We can know God by his Word. We can learn how to live with
him in his creation from the Psalms. We can learn about our future from
prophesies like Isaiah 35. We can begin to love God by the power of the Holy
Spirit. We can think about God more often than never or twice a day. We can
call upon him in prayer. We can restrain ourselves when we know that going
further down the path of temptation would bring us into sin. We can begin to live
a new life. What some can’t see or hear we can begin to see and hear.
But, as the apostle says, “Now we
see in a mirror dimly, but then we will see face to face. Now we know in part,
then we shall know fully, even as we have ben fully known.” Paul is
talking about how we only get an inkling in this life. I suspect an experience awaits
us that is something like those videos that I mentioned at the beginning of
this sermon. Those little kids never knew that they could see so well until the
first time those glasses were put on their faces. They didn’t know how
beautiful Mom’s voice was until they heard it. So it will be also for us.
What will it be like to see God? What will it be like to
look Jesus in the face? Jesus opens us up to this hope with his Gospel. No one
has seen God except Jesus who came from God. And yet, because of Jesus, we will
see God in his holiness and splendor. I suspect that just a moment of that will
contain more living in it than our entire life here below.

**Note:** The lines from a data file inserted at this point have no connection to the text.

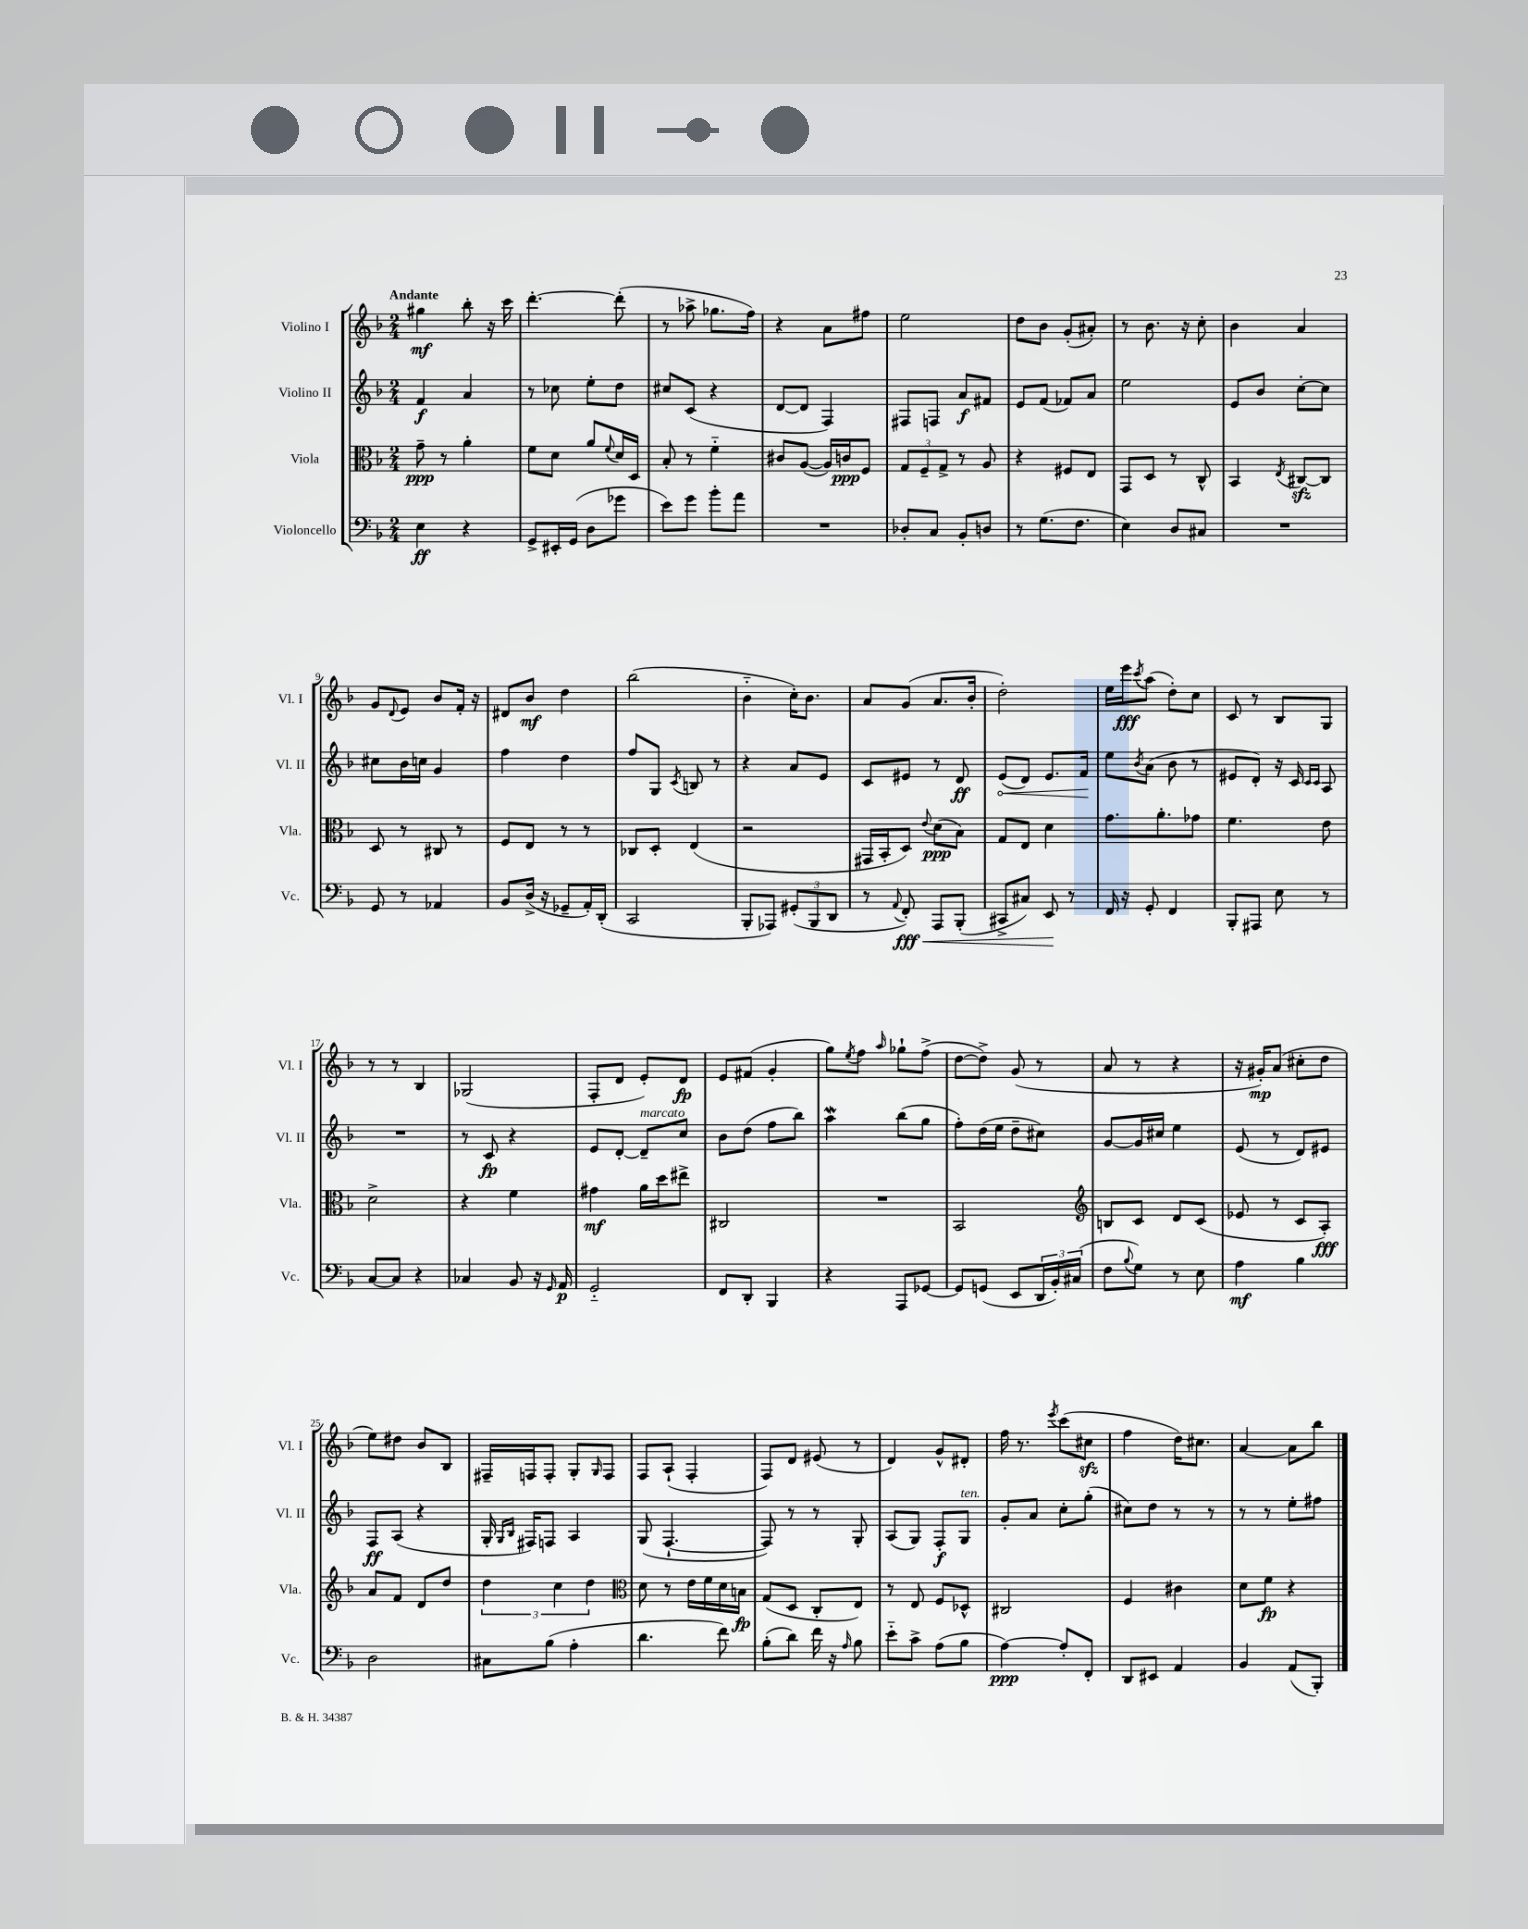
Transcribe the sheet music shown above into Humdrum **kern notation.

**kern	**kern	**kern	**kern
*staff4	*staff3	*staff2	*staff1
*clefF4	*clefC3	*clefG2	*clefG2
*k[b-]	*k[b-]	*k[b-]	*k[b-]
*M2/4	*M2/4	*M2/4	*M2/4
4E\	8g~\	4f/	4gg#\
.	8r	.	.
4r	4a'\	4a/	8bb-'\
.	.	.	16r
.	.	.	16ccc\
=	=	=	=
8GG^/L	8f\L	8r	[4.ddd'\
16EE#'/L	8d\J	8cc-\	.
(16GG/JJ	.	.	.
8D\L	8a/L	8ee'\L	.
.	8qqf/	.	.
8g-\J	16d/L	8dd\J	(8ddd'\]
.	16D/JJ	.	.
=	=	=	=
8e\L)	8B-'/	8cc#/L	8r
8g\J	8r	(8c/J	8aa-^\
8b-'\L	4f'~\	4r	8.gg-\L
8a\J	.	.	.
.	.	.	16ff\Jk)
=	=	=	=
2r	8c#/L	[8d/L	4r
.	([8A/J	8d/]J	.
.	16A/]LL)	4F/)	8a\L
.	16c/J	.	.
.	8F/J	.	8ff#\J
=	=	=	=
8D-'/L	12G/L	8F#/L	2ee\
.	12F~/	.	.
8C/J	.	8F/J	.
.	12G^/J	.	.
8BB-'/L	8r	8a/L	.
8D/J	8A/	8f#/J	.
=	=	=	=
8r	4r	8e/L	8dd\L
(8.G\L	.	(8f/J	8b-\J
.	8F#/L	8f-/L)	(8g'/L
8.F\J	.	.	.
.	8E/J	8a/J	8a#'/J)
=	=	=	=
4E\)	8GG/L	2ee\	8r
.	8D/J	.	8.b-\
8D/L	8r	.	.
.	.	.	16r
8C#/J	8C^^/	.	8cc'\
=	=	=	=
2r	4BB-/	8e/L	4b-\
.	.	8b-/J	.
.	8qE/	.	.
.	[8C#/L	[8cc'\L	4a/
.	8C#/]J	8cc\]J	.
=	=	=	=
8GG/	8D/	8cc#\L	8g/L
.	.	.	8qqd/
8r	8r	16b-\L	8e/J
.	.	16cc\JJ	.
4AA-/	8C#/	4g/	8b-/L
.	8r	.	16f'/Jk
.	.	.	16r
=	=	=	=
8BB-/L	8F/L	4ff\	8d#/L
(16D^/Jk	8E/J	.	8b-/J
16r	.	.	.
8GG-~/L	8r	4dd\	4dd\
16AA'/L)	8r	.	.
(16DD'/JJ	.	.	.
=	=	=	=
2CC/	8C-/L	8ff/L	(2bb-\
.	8D'/J	8G/J	.
.	.	8qc/	.
.	(4E/	8B/	.
.	.	8r	.
=	=	=	=
8BBB-'/L	2r	4r	4b-'~\
8AAA-/J)	.	.	.
(12GG#'/L	.	8a/L	16cc'\LK)
.	.	.	8.b-\J
12BBB-/	.	.	.
.	.	8e/J	.
12DD/J	.	.	.
=	=	=	=
8r	16GG#/LL	8c/L	8a/L
.	16BB-'/J	.	.
8qqAA/	.	.	.
8FF'/)	8D/J)	8e#/J	(8g/J
.	8qqe/	.	.
8AAA/L	(8d\L	8r	8.a/L
(8BBB-'/J	8B-\J)	8d/	.
.	.	.	16b-'/Jk
=	=	=	=
8CC#^/L	8G/L	(8e/L	2dd'\)
8C#/J)	8E/J	8d/J)	.
8EE/	4d\	8.e/L	.
8r	.	.	.
.	.	16f/Jk	.
=	=	=	=
16FF/	8.g\L	8ee\L	16ee\LL
16r	.	.	16eee\J
.	.	8qb-/	8qccc/
8GG'/	.	(8a\J	(8aa\J
.	8.a'\	.	.
4FF/	.	8b-\	8dd'\L)
.	8g-\J	8r	8cc\J
=	=	=	=
8BBB-'/L	4.f\	8e#/L	8c/
8AAA#/J	.	8d'/J)	8r
8E\	.	16r	8B-/L
.	.	16c/	.
.	.	16qqc/LL	.
.	.	16qqc/JJ	.
8r	8e\	8A/	8G/J
=	=	=	=
[8C/L	2d^\	2r	8r
8C/]J	.	.	8r
4r	.	.	4B-/
=	=	=	=
4C-/	4r	8r	(2G-/
.	.	8c/	.
8BB-/	4f\	4r	.
16r	.	.	.
16qqGG/	.	.	.
16AA/	.	.	.
=	=	=	=
2GG'~/	4g#\	8e/L	8F'/L
.	.	[8d'/J	8d/J
.	16a\LL	8d~/]L	8e'/L)
.	16dd\J	.	.
.	8ee#^\J	8cc/J	8d/J
=	=	=	=
8FF/L	2C#/	8b-\L	8e/L
8DD'/J	.	(8dd\J	(8f#/J
4BBB-/	.	8ff\L	4g'/
.	.	8bb-\J)	.
=	=	=	=
4r	2r	4aa\	8gg\L)
.	.	.	8qee/
.	.	.	8ff\J
.	.	.	16qqaa/
8AAA/L	.	(8bb-\L	8gg-`\L
[8GG-/J	.	8gg\J	(8ff^\J
=	=	=	=
8GG-/]L	2BB-/	8ff'\L)	[8dd\L
(8GG/J	.	(16dd\L	8dd^\]J)
.	.	16ee\JJ	.
8EE/L	.	8dd~\L	(8g/
24DD/L	.	8cc#\J)	8r
24BB-'/)	.	.	.
(24C#/JJ	.	.	.
=	=	=	=
*	*clefG2	*	*
8F\L	8B/L	[8g/L	8a/
8qqB-/	.	.	.
8G\J)	8c/J	16g/]L	8r
.	.	16cc#/JJ	.
8r	8d/L	4ee\	4r
8E\	(8c/J	.	.
=	=	=	=
4A\	8e-/	(8e/	16r
.	.	.	16g#'/LK)
.	8r	8r	(8a/J
4B-\	8c/L	8d/L)	8cc#'\L
.	8A'/J)	8e#/J	8dd\J
=	=	=	=
2D\	8a/L	8F/L	8ee\L)
.	8f/J	(8A/J	8dd#\J
.	8d/L	4r	8b-/L
.	8dd/J	.	8B-/J
=	=	=	=
8C#\L	6dd\	16G'/	16F#~/LL
.	.	16qqG/LL	.
.	.	16qqB-/JJ	.
.	.	16F#/LK)	16F/J
(8B-\J	.	8F/J	8F'/J
.	6cc\	.	.
4A'\	.	4A/	8G'/L
.	6dd\	.	.
.	.	.	16qqG/
.	.	.	8F/J
=	=	=	=
*	*clefC3	*	*
4.d\	8d\	(8G/	8F/L
.	8r	[4.F`/	(8A`/J
.	16e\LL	.	4F'/
.	16f\	.	.
8f\)	16d\	.	.
.	16B\JJ	.	.
=	=	=	=
(8B-'\L	(8G/L	8F/])	8F/L)
8d\J)	8D/J	8r	8d/J
16f\	8C'/L	8r	(8e#/
16r	.	.	.
16qqA/	.	.	.
8B-\	8E/J)	8G'/	8r
=	=	=	=
8e'~\L	8r	(8A/L	4d/)
8c^\J	8E/	8G/J)	.
(8A\L	8F/L	8F'/L	8g^^/L
8B-\J	8D-^^/J	8G/J	8d#'/J
=	=	=	=
[4A\)	2C#/	8g'/L	16ff\
.	.	.	8.r
.	.	8a/J	.
.	.	.	8qeee/
8A'/]L	.	8cc'\L	(8ccc\L
8FF'/J	.	(8gg'\J	8cc#\J
=	=	=	=
8DD/L	4F/	8cc#\L)	4ff\
8EE#/J	.	8dd\J	.
4AA/	4c#\	8r	16dd\LK)
.	.	.	8.cc#\J
.	.	8r	.
=	=	=	=
4BB-/	8d\L	8r	[4a/
.	8f\J	8r	.
(8AA/L	4r	8ee'\L	8a\]L
8BBB-'/J)	.	8ff#\J	8bb-\J
==	==	==	==
*-	*-	*-	*-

Therefore, do not be deceived. Don’t be tricked out of this
healing. Jesus warns us against following those who are blind: “If the blind lead the blind, they will both fall into the pit.”
Do not be blind to God. Do not be blind to truth, love, righteousness, sin,
justice, redemption, and many other spiritual things. Our world is full of
people who say that none of that matters. They are blind. They are closed in on
themselves. “Ephphatha!” Be opened to God and to
one another. He who has ears to hear, let him hear!